Bunun en çarpıcı örneği ara dönemde politik gençlik dergisinin yayın hayatının parti merkezi tarafından dondurulması oldu. Uzun yıllardır belli bir nitelik ve periyot ile yayın hayatını sürdüren, gençlik hareketi içerisinde kendisine anlamlı bir yer açan politik gençlik yayınımız, gençlik çalışmamızın yaşadığı daralma ve nitel zayıflamanın dolaysız bir sonucu olarak, yayın hayatına ara vermek zorunda kaldı. Parti merkezi bizzat gençlik yayınına sahip çıkarak ve sorumluluk alarak bu sorunun üstesinden gelmeye de çalıştı, fakat parti örgütlerinden gereken destek ve çabayı alamadığı için yayını geçici bir süreliğine durdurma yoluna gitti.
Halihazırda yayın hayatını sürdüren sosyal medya sayfaları, zaman zaman aksasa da aylık olarak çıkan lise ve meslek lisesi yayınları ise, gençlik çalışmamızda yaşanan yetersizliklerin izini taşıyor. Bununla birlikte, özellikle lise yayınları bu alana dönük ısrarın bir göstergesi olarak fazlasıyla anlam taşıyor.
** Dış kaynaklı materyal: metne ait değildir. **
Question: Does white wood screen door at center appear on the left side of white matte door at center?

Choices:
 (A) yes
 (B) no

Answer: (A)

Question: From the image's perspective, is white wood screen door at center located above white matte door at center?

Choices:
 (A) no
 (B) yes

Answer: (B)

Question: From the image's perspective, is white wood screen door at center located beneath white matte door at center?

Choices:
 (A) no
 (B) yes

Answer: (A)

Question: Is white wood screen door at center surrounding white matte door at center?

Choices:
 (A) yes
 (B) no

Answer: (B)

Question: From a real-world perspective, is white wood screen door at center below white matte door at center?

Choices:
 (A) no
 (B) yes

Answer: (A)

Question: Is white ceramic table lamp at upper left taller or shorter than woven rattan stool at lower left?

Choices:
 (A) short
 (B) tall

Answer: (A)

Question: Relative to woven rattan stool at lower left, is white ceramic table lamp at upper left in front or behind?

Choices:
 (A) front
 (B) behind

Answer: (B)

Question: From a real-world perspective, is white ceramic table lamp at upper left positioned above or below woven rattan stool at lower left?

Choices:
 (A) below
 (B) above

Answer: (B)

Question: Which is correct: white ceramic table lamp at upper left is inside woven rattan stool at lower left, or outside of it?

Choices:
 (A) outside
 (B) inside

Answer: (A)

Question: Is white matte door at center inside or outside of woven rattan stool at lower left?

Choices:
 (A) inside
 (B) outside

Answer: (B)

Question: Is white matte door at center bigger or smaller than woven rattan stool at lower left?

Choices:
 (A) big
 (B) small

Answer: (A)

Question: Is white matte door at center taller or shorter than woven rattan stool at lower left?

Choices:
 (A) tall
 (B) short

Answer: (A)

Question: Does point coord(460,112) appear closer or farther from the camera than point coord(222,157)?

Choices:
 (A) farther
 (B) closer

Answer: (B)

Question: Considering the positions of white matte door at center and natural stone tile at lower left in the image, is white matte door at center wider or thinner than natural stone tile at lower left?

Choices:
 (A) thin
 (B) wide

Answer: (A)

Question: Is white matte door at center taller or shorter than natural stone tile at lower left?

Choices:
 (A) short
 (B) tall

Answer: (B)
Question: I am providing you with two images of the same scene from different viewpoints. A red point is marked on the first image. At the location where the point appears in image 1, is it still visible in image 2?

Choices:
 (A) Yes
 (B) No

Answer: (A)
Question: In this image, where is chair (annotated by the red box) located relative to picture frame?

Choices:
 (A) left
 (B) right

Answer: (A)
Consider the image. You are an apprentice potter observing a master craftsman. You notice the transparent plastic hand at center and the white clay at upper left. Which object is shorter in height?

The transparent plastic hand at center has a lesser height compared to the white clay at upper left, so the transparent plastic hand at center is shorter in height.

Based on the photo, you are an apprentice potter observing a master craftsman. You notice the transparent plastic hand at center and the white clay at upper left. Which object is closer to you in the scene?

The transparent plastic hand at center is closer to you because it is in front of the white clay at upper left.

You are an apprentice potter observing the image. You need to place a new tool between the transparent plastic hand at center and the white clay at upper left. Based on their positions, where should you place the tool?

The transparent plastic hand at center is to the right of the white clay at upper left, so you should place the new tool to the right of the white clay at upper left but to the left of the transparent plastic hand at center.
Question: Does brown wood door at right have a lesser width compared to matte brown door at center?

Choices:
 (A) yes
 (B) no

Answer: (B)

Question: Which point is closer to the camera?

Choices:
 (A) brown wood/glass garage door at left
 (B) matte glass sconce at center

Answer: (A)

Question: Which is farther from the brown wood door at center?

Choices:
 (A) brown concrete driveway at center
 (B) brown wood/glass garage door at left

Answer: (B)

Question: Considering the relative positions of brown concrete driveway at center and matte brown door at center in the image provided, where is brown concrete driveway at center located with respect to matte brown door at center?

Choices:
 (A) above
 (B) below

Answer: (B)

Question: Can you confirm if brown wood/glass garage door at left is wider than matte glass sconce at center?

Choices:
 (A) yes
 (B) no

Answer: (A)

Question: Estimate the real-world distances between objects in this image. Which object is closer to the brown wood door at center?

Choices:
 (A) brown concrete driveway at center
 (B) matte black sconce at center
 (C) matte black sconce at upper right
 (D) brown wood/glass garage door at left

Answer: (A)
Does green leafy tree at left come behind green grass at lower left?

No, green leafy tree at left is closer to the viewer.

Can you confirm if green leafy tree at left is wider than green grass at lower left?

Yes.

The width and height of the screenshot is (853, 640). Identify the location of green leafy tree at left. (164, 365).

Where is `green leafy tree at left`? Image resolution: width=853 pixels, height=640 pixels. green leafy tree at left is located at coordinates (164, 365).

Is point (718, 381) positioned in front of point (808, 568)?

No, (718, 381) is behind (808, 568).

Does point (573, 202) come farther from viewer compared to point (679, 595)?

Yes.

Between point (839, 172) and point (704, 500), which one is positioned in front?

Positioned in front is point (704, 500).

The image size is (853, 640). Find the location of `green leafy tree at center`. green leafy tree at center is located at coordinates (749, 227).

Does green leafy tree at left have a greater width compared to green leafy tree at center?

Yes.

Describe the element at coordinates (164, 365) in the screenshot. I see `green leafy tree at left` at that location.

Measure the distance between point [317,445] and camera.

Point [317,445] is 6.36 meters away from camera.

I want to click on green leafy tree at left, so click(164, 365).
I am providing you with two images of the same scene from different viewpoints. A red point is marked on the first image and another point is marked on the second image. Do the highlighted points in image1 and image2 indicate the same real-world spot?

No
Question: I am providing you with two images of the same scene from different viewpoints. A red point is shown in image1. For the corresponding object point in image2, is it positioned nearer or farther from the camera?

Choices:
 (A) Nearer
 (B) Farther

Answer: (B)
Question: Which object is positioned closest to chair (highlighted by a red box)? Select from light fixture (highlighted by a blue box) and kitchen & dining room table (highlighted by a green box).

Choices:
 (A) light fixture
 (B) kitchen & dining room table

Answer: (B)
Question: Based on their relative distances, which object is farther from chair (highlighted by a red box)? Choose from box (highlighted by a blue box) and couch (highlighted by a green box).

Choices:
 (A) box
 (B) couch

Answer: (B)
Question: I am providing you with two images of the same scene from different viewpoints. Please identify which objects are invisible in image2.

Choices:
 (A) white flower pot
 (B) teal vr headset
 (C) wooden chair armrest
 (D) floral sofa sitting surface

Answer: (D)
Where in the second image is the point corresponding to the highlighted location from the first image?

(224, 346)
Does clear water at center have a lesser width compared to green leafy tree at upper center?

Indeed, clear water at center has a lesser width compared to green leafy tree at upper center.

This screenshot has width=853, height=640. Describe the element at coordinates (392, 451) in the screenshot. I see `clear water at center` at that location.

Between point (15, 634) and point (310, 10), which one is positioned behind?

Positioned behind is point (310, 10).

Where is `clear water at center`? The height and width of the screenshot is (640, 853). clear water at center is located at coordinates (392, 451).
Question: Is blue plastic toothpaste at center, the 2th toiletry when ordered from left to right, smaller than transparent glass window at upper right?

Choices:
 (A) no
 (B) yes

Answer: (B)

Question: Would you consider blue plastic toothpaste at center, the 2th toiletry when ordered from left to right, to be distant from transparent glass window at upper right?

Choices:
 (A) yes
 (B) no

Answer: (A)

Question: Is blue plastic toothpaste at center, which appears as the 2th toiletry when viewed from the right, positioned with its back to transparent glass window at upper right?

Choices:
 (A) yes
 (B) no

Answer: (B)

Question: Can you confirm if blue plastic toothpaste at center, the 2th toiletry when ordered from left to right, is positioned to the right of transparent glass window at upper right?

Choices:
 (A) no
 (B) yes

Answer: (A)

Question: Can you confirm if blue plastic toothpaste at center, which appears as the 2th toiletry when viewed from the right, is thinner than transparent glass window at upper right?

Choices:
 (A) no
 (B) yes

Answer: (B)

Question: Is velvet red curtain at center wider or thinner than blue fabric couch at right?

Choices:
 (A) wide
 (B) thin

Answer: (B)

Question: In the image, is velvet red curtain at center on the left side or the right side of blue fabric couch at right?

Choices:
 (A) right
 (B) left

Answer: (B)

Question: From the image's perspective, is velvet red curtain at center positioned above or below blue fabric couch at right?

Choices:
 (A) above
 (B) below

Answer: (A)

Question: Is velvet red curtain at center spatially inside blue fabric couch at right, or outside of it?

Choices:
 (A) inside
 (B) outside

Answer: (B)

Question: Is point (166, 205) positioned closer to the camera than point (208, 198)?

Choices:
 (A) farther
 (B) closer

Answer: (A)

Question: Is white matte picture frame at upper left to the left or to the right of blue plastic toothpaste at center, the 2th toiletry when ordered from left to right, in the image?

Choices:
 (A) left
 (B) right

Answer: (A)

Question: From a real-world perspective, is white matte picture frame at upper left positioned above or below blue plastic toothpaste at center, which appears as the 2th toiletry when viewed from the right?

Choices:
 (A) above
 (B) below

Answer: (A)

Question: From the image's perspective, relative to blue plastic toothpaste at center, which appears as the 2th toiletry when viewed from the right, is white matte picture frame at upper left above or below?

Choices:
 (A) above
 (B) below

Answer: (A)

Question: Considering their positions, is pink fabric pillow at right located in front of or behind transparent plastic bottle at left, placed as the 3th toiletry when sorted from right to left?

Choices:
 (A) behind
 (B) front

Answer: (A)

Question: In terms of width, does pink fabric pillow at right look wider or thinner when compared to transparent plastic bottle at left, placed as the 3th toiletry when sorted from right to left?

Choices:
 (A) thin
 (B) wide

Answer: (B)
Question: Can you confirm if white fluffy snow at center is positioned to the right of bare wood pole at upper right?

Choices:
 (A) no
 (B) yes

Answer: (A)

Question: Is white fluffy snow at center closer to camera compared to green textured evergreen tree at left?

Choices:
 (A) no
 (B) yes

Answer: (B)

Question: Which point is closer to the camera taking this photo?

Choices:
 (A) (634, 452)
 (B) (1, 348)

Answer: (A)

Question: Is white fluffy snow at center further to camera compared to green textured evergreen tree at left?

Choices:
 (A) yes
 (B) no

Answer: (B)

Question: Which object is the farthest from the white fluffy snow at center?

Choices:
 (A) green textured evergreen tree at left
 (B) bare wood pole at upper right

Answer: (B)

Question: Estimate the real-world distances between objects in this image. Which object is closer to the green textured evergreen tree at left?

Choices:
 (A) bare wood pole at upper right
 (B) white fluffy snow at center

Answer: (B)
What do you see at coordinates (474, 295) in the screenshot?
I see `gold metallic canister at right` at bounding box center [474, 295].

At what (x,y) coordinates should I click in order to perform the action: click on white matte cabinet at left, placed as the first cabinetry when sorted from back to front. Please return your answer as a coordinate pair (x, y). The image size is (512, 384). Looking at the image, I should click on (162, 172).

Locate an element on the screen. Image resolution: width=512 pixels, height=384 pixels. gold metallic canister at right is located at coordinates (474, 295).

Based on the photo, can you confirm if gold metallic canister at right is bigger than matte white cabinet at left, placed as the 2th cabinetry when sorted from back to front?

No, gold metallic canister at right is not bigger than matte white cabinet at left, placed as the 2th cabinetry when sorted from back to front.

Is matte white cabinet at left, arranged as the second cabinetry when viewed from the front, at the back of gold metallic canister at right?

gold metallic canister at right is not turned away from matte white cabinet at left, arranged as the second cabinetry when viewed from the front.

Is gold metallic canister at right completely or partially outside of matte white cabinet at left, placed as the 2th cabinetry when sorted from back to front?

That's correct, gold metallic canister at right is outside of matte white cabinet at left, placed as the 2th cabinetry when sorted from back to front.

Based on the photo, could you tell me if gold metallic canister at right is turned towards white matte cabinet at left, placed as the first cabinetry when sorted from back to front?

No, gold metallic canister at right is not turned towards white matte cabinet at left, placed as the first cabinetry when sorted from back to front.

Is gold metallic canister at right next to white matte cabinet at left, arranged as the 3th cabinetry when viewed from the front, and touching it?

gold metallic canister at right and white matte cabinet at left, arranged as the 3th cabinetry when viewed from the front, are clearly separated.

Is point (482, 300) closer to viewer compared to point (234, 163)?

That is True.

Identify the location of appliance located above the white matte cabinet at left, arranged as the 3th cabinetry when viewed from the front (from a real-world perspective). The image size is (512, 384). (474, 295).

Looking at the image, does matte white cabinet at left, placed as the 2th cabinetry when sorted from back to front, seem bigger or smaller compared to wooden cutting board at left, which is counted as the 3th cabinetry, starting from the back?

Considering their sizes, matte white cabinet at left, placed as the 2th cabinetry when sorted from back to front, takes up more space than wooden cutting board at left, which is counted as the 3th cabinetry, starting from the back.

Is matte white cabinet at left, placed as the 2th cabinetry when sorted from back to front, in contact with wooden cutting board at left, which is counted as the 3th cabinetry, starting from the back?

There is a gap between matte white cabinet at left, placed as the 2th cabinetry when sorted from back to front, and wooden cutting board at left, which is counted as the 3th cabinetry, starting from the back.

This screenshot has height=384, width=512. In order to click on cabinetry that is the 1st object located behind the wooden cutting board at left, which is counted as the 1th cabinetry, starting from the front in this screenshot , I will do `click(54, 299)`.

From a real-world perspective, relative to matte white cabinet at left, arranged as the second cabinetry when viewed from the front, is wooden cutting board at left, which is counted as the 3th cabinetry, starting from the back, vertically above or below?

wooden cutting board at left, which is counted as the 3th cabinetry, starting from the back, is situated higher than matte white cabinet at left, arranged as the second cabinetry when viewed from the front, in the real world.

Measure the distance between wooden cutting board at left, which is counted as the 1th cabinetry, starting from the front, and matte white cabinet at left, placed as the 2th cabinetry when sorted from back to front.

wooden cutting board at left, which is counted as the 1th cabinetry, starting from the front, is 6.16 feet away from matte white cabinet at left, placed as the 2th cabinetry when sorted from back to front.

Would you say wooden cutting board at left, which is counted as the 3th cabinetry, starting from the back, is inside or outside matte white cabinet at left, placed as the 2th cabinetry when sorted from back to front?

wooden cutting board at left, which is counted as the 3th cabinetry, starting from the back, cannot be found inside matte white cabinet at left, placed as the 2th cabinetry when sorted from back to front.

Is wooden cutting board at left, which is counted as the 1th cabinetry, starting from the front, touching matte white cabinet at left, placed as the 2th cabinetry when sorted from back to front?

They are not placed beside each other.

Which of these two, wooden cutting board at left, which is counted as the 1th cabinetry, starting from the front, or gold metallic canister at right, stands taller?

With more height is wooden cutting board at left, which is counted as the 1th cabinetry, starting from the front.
Yeni dönemde gençlik yayınlarının güçlendirilmesi, amaca uygun periyot ve nitelikte çıkarılması gençlik güçlerimizin eğitimi ve gelişimi ile doğrudan bağlantılı olacaktır. Dahası, parti örgütlerinin gençlik çalışmasına, gündemlerine ve yayınlarına dönük ilgisi ve katkısı da gençlik yayınları açısından anlamlı sonuçlar doğuracaktır.
Eğitim
Eğitim çalışmaları gençlik içerisinde kadrolaşmanın en kritik halkalarından birini oluşturuyor. Etrafımızda şekillenen genç güçleri marksist dünya görüşü üzerinden sistemli bir şekilde eğitmek, buna paralel olarak parti çizgisi ve programını eğitim çalışmalarının vazgeçilmez başlıkları haline getirmek, ertelenemez bir görev olarak önümüzde duruyor.
Bu bağlamda partimiz yeni dönemde gençliğe dönük özel eğitim programları çıkarmalı, söz konusu programları yerel ya da merkezi organizasyonlarla (kamp vb. etkinlikler üzerinden) belli bir sistematik içerisinde hayata geçirmelidir.